REQUIRED TASKS -
1. According to the Test cricket review, how many of their eight matches did England win in 2011?
2. Retype the Test cricket review word for word, everything from "There is not" down to "best Test opener.".
3. Translate this sentence from the Test cricket review into French: "There is not much more Cook could have done in an England shirt in 2011."

QUOTED TEXT -
After 39 matches 2011 is now in the books and its time to reflect on what has been another fantastic year of Test cricket. England dominated the cricketing world from start to finish, winning six of their eight matches and deservedly ending the year as world number one. Elsewhere South Africa and Australia produced a scintillating two game series and India and the West Indies produced a drawn Test with the scores level for only the fifth time in history. New Zealand won in Australia for the first time since 1985 and we still await Sachin’s 100th hundred. We have also seen the emergence of some brilliant young talent and the resurgence of some wily veterans in 2011, but who deserves to be selected in the world XI of the year? With six batters and four bowlers, here is my XI:
- Alastair Cook
- Rahul Dravid
- Kumar Sangakarra
- Kevin Pietersen
- Ian Bell
- Younis Khan
- Matt Prior
- Stuart Broad
- Dale Steyn
- James Anderson
- Saeed Ajmal
Alastair Cook – 927 runs at 84.27.
There is not much more Cook could have done in an England shirt in 2011. He started the year with 189 to complete a magnificent Ashes series before returning home to accumulate 390 runs in three Tests against Sri Lanka. After some uncharacteristic struggles early on against the Indians, Cook batted for almost 13 hours at Edgbaston for his monumental 294 that led Englandto 710-7 dec. A wonderful year was recognised with an MBE and Cooky then tied the knot on New Year’s Eve. Here’s hoping that 2012 is just as prolific for the world’s best Test opener.

INFORMATION SUPPLIED -
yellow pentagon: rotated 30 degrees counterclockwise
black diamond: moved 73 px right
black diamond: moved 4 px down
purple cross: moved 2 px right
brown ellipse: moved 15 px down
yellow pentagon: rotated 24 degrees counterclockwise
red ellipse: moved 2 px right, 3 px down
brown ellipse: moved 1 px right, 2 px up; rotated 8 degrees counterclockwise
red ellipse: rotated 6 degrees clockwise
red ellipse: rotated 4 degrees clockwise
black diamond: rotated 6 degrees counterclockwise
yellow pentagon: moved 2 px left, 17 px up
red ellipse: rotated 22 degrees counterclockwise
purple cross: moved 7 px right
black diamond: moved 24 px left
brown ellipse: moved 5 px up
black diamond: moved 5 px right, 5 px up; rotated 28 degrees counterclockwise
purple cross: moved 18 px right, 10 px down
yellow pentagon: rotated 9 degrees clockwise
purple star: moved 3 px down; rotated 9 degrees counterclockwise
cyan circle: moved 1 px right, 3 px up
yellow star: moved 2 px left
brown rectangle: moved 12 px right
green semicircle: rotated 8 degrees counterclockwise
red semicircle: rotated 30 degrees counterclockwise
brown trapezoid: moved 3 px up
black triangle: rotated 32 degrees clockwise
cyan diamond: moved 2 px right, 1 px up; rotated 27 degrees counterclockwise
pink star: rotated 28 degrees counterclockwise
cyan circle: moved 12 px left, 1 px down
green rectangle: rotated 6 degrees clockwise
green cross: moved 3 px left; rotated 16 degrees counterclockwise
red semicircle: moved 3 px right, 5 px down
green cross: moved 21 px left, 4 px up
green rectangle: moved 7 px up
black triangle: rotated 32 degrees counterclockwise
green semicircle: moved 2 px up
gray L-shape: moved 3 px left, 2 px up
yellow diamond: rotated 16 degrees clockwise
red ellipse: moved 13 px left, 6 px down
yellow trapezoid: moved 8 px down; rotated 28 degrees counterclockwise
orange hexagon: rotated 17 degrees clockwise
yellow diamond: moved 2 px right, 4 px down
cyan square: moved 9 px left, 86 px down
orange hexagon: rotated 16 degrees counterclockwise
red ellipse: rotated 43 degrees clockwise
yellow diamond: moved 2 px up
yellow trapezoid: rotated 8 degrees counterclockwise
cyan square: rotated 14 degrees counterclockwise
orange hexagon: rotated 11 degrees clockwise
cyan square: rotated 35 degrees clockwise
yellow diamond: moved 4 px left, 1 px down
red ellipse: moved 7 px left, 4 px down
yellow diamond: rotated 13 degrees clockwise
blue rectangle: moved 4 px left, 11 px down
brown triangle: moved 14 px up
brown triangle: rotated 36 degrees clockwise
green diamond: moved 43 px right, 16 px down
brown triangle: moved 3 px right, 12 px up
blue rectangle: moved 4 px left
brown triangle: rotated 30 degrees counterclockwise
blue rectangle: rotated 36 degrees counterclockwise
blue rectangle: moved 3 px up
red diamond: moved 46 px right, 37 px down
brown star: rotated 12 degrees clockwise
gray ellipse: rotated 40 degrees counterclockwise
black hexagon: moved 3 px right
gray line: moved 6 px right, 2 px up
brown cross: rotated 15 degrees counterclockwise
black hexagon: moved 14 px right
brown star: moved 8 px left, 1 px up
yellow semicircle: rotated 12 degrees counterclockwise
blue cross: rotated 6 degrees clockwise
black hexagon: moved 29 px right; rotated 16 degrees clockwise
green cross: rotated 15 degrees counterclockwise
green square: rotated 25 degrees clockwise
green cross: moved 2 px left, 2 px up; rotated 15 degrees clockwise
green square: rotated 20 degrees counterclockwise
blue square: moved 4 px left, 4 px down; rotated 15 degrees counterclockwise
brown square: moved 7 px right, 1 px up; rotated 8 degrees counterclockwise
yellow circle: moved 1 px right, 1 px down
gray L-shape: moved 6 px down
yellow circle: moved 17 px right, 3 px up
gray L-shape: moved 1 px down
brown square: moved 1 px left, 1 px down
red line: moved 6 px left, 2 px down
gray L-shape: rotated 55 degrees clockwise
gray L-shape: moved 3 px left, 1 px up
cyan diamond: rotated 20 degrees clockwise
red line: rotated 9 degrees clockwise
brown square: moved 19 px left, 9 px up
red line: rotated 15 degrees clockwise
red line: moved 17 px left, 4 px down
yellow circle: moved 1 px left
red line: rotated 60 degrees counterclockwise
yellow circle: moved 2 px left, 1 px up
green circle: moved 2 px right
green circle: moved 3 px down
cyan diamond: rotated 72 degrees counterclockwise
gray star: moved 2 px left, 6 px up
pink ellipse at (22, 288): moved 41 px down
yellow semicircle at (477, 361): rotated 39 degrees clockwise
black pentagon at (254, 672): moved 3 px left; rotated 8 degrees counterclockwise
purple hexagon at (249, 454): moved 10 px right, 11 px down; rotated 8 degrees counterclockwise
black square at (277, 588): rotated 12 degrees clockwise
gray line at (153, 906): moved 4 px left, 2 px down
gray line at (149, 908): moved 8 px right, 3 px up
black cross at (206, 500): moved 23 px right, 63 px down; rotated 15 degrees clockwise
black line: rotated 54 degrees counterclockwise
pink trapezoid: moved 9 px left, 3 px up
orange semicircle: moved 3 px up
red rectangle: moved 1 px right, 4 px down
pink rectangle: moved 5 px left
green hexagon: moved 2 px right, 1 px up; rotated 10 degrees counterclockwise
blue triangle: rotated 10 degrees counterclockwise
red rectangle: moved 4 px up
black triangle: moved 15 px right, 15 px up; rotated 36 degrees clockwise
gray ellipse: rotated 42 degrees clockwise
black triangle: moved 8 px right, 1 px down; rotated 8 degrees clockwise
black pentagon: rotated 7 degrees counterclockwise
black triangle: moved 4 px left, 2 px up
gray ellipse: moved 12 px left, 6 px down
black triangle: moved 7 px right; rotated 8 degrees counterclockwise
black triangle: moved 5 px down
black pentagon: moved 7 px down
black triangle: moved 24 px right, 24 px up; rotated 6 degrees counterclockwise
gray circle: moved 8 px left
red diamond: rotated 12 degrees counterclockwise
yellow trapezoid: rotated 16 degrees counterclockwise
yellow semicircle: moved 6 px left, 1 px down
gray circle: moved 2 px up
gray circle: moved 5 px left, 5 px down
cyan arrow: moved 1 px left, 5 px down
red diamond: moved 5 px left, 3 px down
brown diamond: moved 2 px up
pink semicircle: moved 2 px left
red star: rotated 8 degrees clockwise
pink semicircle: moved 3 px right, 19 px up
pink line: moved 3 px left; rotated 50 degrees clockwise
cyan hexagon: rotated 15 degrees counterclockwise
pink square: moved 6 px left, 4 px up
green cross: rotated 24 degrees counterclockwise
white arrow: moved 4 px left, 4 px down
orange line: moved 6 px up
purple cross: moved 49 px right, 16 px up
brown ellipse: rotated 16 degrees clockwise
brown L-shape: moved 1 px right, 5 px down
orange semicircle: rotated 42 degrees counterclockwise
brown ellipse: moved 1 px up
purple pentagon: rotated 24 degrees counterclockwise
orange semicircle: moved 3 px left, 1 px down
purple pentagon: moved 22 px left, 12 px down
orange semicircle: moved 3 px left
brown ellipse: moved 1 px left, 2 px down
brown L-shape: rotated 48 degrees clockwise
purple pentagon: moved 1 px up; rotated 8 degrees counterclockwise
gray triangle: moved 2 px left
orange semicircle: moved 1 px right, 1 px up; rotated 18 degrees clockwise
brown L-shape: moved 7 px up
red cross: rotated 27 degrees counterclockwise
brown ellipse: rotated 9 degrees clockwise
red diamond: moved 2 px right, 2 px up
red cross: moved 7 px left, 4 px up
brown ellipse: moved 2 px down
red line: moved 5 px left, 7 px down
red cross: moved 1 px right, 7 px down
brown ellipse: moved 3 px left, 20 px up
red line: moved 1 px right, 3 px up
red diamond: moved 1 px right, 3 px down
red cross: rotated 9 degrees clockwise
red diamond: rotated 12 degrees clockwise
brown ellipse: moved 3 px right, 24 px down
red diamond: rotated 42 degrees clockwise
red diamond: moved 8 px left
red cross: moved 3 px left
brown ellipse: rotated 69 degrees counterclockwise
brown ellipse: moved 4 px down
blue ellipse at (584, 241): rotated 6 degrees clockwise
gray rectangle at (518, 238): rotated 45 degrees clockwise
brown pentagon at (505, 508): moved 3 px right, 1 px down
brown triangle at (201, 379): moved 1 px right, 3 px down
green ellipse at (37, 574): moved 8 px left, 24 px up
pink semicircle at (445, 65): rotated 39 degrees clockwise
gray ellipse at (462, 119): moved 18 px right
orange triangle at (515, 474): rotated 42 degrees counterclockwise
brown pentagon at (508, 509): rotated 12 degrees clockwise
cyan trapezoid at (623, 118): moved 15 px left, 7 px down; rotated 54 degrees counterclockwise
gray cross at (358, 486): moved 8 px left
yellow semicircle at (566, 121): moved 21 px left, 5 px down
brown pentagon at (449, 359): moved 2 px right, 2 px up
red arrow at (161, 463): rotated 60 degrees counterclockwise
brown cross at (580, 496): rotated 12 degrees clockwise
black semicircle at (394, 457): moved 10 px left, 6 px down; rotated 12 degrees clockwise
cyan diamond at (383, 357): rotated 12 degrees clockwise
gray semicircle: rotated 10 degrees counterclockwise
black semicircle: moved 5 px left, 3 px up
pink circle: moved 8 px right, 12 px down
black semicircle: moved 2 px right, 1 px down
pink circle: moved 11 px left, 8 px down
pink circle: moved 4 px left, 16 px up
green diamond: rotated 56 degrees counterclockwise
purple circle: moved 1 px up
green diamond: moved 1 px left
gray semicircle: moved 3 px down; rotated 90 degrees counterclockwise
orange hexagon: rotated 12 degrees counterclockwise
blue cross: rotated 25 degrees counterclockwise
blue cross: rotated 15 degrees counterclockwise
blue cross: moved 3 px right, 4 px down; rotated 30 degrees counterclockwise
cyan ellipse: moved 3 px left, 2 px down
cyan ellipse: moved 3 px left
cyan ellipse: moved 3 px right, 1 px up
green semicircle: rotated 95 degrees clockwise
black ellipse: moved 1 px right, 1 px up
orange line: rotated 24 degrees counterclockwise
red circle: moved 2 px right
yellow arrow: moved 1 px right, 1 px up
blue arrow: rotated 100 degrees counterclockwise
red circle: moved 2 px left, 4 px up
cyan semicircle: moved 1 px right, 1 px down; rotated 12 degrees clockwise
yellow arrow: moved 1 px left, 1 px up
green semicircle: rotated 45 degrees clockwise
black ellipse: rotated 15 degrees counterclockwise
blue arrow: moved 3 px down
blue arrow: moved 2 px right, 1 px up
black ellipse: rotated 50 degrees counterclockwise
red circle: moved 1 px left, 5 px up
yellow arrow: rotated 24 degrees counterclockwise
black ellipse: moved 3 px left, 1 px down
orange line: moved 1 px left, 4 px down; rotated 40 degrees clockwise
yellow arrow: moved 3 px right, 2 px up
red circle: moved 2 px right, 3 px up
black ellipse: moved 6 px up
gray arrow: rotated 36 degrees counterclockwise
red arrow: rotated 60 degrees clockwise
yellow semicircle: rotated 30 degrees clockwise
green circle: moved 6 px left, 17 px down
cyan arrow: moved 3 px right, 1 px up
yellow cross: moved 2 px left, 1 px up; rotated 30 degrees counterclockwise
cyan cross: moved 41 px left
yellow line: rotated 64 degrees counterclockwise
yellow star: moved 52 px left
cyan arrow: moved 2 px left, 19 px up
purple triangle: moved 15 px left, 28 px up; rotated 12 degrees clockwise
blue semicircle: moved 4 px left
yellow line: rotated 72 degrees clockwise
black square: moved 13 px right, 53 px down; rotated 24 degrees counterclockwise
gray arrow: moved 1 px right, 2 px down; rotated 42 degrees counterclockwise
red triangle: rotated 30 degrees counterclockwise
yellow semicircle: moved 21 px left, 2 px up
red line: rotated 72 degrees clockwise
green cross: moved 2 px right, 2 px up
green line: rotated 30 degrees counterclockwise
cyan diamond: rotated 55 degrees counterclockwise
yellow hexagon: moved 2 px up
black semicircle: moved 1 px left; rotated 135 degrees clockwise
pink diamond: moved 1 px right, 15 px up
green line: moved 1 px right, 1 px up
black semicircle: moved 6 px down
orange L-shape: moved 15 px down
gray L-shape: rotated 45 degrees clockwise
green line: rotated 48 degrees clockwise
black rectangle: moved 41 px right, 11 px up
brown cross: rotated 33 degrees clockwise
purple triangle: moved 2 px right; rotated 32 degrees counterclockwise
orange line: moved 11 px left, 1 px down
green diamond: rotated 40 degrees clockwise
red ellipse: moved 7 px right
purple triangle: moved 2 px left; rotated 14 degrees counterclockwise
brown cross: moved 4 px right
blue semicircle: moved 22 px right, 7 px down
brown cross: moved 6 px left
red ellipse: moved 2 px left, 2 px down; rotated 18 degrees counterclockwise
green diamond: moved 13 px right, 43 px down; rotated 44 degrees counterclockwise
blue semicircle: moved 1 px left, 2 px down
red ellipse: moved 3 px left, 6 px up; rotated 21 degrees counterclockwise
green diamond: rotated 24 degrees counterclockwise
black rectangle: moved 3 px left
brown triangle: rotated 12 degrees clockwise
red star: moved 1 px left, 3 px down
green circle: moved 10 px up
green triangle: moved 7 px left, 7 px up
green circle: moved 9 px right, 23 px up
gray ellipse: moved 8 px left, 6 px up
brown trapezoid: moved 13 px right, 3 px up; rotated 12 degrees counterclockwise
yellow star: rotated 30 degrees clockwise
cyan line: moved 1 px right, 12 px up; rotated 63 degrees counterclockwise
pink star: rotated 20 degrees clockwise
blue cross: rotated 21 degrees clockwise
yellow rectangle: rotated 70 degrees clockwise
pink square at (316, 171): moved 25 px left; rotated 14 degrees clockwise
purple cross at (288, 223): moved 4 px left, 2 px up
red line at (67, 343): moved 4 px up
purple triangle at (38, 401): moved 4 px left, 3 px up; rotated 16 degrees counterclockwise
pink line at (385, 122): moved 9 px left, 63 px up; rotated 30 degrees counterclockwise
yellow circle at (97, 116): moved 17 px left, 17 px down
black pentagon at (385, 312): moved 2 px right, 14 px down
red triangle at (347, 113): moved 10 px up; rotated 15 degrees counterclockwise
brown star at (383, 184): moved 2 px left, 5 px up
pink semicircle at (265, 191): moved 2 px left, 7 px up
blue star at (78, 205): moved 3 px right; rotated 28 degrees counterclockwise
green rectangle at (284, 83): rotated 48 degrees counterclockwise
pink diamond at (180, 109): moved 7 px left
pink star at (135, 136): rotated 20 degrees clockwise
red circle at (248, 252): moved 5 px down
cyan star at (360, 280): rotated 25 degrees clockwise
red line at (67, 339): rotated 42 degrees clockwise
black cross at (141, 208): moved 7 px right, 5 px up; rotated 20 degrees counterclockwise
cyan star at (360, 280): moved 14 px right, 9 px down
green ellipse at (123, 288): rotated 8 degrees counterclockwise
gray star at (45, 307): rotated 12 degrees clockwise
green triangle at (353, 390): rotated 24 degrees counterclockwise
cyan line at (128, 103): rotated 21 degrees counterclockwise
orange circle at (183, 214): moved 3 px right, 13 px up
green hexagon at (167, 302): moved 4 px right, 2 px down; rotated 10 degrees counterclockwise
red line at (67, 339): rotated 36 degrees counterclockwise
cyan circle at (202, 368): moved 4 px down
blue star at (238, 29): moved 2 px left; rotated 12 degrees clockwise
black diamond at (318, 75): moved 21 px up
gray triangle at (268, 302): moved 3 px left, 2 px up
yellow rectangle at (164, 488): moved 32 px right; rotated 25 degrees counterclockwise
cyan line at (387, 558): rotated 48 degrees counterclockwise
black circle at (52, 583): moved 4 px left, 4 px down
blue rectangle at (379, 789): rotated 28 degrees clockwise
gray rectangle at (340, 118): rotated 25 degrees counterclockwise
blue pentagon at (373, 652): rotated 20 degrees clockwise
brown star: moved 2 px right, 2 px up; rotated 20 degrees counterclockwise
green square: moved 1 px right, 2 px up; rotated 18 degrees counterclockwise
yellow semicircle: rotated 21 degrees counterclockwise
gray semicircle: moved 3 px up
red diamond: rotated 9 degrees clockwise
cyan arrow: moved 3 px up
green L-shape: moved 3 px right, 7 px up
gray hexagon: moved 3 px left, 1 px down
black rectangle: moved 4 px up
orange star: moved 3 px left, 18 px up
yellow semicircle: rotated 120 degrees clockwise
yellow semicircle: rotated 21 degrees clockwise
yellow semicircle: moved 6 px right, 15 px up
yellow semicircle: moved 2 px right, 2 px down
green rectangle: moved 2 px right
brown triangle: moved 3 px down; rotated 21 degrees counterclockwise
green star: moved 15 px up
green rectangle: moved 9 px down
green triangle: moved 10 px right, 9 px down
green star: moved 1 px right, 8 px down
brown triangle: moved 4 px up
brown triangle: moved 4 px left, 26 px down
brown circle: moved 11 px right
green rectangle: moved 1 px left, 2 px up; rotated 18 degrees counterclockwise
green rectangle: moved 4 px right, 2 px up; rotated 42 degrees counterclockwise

LIST OF SOLUTIONS -
1. Six

2.
There is not much more Cook could have done in an England shirt in 2011. He started the year with 189 to complete a magnificent Ashes series before returning home to accumulate 390 runs in three Tests against Sri Lanka. After some uncharacteristic struggles early on against the Indians, Cook batted for almost 13 hours at Edgbaston for his monumental 294 that led Englandto 710-7 dec. A wonderful year was recognised with an MBE and Cooky then tied the knot on New Year’s Eve. Here’s hoping that 2012 is just as prolific for the world’s best Test opener.

3. Cook n'aurait pas pu faire beaucoup plus sous le maillot de l'Angleterre en 2011.